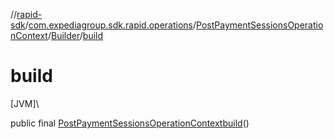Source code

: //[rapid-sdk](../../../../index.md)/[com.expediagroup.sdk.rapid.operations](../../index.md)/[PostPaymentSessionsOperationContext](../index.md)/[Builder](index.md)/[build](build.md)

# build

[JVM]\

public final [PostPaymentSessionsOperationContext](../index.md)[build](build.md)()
◆ ◆ ◆ ◆ ◆
* DIRECTIONS: Write out the records above exactly. Pictures do not belong in the copy.

* OUTPUT OF THE EXERCISE:
Source code

: //[rapid-sdk](../../../../index.md)/[com.expediagroup.sdk.rapid.operations](../../index.md)/[PostPaymentSessionsOperationContext](../index.md)/[Builder](index.md)/[build](build.md)

# build

[JVM]\

public final [PostPaymentSessionsOperationContext](../index.md)[build](build.md)()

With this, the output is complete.